Il consigliere del Csm è intervenuto alla presentazione del libro "La scomparsa di Adinolfi", a firma Alvaro Fiorucci e Raffele Guadagno (edizione Castelvecchi): "Non tutto è perduto, il Csm deve ricordarlo". E cita il caso di Nino Agostino
Siamo a Roma, è il 2 luglio 1994, scompare il giudice romano Paolo Adinolfi. Il senso tragico di questa vicenda iniziata 27 anni fa è tutto rinchiuso nelle parole di suo figlio Lorenzo: “Sono molto felice che lei sia qui, dottor Di Matteo, dopo tanti anni ho il piacere di avere accanto un collega di papà”. Sono le parole pronunciate durante la presentazione del libro “La scomparsa di Adinolfi”, di Alvaro Fiorucci e Raffele Guadagno, portato in libreria da Castelvecchi. All’evento, organizzato il 14 dicembre a Roma, hanno partecipato appunto anche il consigliere del Csm Nino Di Matteo, il collega Sebastiano Ardita, la giornalista Rai Alessandra Forte e il giornalista de il Fatto Quotidiano Antonio Massari. La vicenda: Paolo Adinolfi è un giudice che si occupa dei fallimenti presso il tribunale di Roma. È uno che sa fare molto bene il suo mestiere, non si piega, è molto rigoroso, come la sua educazione cattolica – aveva studiato per diventare avvocato della Sacra Rota – che lo porta ad avere una sottile propensione ad un certo bigottismo, come riconosce sua moglie in un vecchio servizio della redazione “Di chi l’ha visto?” di Federica Sciarelli. Uno così non lascia la famiglia per cambiare vita.

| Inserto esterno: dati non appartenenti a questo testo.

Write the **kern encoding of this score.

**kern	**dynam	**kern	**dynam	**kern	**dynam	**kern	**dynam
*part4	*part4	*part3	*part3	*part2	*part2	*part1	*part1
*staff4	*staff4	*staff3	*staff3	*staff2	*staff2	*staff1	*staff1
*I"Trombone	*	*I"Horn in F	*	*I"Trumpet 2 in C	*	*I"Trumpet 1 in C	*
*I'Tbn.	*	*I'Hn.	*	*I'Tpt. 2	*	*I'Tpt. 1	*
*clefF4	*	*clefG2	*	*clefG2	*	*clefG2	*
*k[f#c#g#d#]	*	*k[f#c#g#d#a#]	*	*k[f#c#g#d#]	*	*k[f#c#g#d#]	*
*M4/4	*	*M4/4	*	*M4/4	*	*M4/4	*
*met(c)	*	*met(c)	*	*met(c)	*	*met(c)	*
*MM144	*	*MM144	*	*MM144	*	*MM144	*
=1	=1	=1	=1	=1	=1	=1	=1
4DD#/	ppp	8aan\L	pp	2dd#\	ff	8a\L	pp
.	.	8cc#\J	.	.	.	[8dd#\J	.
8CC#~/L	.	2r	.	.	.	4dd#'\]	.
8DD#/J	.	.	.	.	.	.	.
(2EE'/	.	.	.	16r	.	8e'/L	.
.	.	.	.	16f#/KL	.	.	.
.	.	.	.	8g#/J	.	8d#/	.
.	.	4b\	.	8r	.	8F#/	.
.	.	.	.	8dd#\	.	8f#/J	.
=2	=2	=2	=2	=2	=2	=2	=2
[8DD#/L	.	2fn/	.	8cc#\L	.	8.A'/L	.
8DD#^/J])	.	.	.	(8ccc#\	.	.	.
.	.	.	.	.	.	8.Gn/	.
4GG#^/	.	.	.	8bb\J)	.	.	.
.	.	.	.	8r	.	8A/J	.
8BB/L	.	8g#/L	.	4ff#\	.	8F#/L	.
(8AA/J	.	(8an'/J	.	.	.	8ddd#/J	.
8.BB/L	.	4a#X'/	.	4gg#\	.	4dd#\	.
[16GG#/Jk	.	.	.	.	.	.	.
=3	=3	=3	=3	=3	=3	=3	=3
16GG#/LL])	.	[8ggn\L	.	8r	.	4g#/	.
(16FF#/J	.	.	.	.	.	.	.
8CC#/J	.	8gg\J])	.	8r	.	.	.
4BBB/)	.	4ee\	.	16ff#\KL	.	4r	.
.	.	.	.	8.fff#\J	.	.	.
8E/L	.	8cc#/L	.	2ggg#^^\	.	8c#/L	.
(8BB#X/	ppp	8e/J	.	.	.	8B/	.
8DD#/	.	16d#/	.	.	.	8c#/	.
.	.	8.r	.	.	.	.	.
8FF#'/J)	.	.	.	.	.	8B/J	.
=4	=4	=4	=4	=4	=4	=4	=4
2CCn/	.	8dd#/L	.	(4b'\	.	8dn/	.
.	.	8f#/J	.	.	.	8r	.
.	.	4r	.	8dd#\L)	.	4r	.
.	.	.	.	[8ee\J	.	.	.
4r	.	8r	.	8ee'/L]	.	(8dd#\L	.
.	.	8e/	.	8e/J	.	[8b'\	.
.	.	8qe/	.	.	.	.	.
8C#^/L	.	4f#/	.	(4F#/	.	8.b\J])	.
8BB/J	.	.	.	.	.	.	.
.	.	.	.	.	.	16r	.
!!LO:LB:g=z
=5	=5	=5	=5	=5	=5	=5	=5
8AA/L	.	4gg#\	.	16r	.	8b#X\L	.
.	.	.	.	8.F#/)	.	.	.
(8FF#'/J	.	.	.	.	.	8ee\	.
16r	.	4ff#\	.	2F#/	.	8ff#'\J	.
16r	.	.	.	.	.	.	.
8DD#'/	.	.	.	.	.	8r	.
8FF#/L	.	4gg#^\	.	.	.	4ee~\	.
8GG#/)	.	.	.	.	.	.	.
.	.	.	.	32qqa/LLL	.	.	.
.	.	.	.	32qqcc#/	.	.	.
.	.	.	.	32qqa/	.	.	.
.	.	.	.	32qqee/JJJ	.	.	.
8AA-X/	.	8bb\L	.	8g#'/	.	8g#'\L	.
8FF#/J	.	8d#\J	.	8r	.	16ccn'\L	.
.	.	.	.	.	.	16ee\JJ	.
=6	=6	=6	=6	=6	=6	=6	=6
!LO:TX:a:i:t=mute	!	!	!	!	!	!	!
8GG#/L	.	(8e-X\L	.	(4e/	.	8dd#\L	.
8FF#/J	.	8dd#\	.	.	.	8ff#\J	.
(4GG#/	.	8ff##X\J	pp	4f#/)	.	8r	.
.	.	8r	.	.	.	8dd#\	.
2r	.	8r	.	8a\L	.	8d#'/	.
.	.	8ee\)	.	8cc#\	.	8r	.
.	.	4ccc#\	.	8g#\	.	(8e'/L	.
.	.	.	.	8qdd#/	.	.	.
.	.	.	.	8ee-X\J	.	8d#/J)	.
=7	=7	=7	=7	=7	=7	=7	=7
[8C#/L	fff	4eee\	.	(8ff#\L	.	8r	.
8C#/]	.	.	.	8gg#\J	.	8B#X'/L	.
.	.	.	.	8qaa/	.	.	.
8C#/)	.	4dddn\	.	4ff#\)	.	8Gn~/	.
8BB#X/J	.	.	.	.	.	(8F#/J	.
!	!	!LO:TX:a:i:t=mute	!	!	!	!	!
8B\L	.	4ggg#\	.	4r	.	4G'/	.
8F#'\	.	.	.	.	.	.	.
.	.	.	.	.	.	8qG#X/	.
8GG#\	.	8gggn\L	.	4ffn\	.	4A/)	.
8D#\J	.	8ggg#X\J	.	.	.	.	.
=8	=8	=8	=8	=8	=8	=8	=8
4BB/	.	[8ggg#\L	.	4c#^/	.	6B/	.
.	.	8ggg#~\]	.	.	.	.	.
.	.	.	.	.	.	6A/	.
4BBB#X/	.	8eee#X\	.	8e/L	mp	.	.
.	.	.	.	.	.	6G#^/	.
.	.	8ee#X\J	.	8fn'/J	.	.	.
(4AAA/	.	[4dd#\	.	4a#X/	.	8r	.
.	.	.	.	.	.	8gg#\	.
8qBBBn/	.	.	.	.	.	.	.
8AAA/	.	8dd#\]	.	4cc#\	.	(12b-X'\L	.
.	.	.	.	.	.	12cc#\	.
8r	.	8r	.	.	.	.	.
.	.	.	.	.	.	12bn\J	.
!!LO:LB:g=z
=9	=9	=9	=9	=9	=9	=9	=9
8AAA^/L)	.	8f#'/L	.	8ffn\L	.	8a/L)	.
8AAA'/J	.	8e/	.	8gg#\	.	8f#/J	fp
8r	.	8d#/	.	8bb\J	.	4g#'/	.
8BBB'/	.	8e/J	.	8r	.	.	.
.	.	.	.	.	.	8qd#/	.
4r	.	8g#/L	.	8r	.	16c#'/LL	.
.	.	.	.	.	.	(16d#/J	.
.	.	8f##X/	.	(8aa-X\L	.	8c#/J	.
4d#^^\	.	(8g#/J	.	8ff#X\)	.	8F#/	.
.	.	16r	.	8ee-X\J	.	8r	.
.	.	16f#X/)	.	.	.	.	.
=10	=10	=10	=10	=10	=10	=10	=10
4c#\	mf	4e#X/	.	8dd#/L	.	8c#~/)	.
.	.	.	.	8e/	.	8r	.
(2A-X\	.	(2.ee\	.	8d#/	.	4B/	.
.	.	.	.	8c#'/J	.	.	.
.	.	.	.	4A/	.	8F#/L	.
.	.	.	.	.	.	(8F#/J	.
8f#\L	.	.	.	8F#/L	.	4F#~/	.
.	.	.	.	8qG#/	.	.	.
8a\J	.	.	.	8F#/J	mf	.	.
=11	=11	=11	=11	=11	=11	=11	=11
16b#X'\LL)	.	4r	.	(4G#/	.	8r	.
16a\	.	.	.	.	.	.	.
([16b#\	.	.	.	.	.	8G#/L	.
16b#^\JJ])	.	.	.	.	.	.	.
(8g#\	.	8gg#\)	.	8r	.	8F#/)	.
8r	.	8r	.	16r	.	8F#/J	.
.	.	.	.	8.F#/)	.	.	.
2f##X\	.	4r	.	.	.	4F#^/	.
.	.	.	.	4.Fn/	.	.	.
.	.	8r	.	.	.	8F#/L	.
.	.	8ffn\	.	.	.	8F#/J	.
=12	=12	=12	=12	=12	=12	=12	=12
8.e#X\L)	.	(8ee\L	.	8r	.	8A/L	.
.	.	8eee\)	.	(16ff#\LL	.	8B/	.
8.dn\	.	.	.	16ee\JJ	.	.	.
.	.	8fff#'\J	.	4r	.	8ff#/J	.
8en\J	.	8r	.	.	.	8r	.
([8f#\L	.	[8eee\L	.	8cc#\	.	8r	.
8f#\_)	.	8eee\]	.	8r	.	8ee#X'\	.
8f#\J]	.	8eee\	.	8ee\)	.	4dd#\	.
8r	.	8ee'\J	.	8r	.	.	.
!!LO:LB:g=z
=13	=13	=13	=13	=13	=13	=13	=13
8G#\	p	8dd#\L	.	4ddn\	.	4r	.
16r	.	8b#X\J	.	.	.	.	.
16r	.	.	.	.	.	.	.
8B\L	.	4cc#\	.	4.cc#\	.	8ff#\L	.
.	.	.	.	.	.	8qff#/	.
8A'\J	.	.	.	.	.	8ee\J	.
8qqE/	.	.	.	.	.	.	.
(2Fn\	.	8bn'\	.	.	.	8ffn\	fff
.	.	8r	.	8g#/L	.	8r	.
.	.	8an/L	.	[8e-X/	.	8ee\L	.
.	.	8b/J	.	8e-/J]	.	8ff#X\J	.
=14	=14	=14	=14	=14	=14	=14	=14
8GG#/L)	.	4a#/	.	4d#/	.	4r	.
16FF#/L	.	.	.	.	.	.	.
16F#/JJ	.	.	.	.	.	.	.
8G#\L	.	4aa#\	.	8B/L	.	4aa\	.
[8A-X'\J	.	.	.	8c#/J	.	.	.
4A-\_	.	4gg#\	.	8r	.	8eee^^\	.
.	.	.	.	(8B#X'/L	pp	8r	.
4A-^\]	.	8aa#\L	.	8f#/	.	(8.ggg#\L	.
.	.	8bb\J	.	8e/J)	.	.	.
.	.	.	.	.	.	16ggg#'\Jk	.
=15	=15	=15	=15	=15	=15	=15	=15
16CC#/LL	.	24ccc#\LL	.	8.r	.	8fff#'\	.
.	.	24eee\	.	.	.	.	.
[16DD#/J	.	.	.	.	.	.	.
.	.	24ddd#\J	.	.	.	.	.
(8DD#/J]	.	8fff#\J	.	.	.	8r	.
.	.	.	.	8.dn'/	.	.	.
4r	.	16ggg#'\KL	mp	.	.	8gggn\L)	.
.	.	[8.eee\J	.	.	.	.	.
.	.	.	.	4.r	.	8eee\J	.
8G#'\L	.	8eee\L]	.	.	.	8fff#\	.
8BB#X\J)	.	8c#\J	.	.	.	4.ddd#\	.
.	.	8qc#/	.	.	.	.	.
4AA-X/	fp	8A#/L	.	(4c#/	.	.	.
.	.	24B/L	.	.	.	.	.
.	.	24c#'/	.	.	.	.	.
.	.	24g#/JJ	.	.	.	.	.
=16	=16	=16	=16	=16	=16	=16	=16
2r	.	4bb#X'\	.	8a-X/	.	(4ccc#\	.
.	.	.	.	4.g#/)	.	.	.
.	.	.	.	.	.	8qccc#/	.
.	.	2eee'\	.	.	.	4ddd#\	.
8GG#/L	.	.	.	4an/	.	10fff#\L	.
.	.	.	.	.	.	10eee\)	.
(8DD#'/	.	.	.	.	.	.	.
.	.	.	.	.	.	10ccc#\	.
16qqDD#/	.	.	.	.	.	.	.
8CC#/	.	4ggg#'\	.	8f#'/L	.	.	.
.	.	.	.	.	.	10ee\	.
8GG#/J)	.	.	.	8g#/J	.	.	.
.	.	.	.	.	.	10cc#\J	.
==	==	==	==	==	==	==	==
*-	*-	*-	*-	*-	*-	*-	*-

Una storia che si consuma mentre in Italia avviene l’incredibile: le stragi, ben sette, una Agenzia del terrore, la Falange armata, che semina panico, mentre, in quegli stessi mesi, Adinolfi si occupa di soldi, dei loro movimenti. Anche di quelli che riguardano il servizio civile, il SISde? Sì, forse c’è anche il crollo del SISde nelle sue attività: è una ipotesi che fa un pentito importante, Francesco Elmo che parla di lui. Le due indagini aperte negli anni scorsi sulla scomparsa vengono archiviate ma “non tutto è perduto “ dice Di Matteo che si farà carico di chiedere al CSM di ricordare Adinolfi, e sarà la prima volta, “il suo nome deve essere messo accanto a quello degli altri 28 di magistrati uccisi per il lavoro che stavano svolgendo. Occorre pensare di poter rompere gli argini perché non è detto, qualcuno può sempre parlare: è successo anche nel caso dell’uccisione dell’agente Nino Agostino e di sua moglie”, quel poliziotto ammazzato nell’agosto del 1989 in Sicilia: dopo tanto silenzio oggi se ne sa molto di più. Insomma, se qualcuno sa che parli: anche se le inchieste giudiziarie non hanno accertato le responsabilità, tuttavia stabiliscono sicuramente che non si è trattato di un suicidio, che la sua scomparsa non è stata volontaria, non c’è nessuno contesto in questo senso, anzi è avvenuta nell’ambito dei suoi impegni e interessi professionali, il movente è in quella sezione fallimentare del Tribunale di Roma. Chi sa parli: per dignità, per consentire al Paese di sapere, per dare sollievo a quel dolore composto, solitario, da parte della famiglia di Paolo Adinolfi.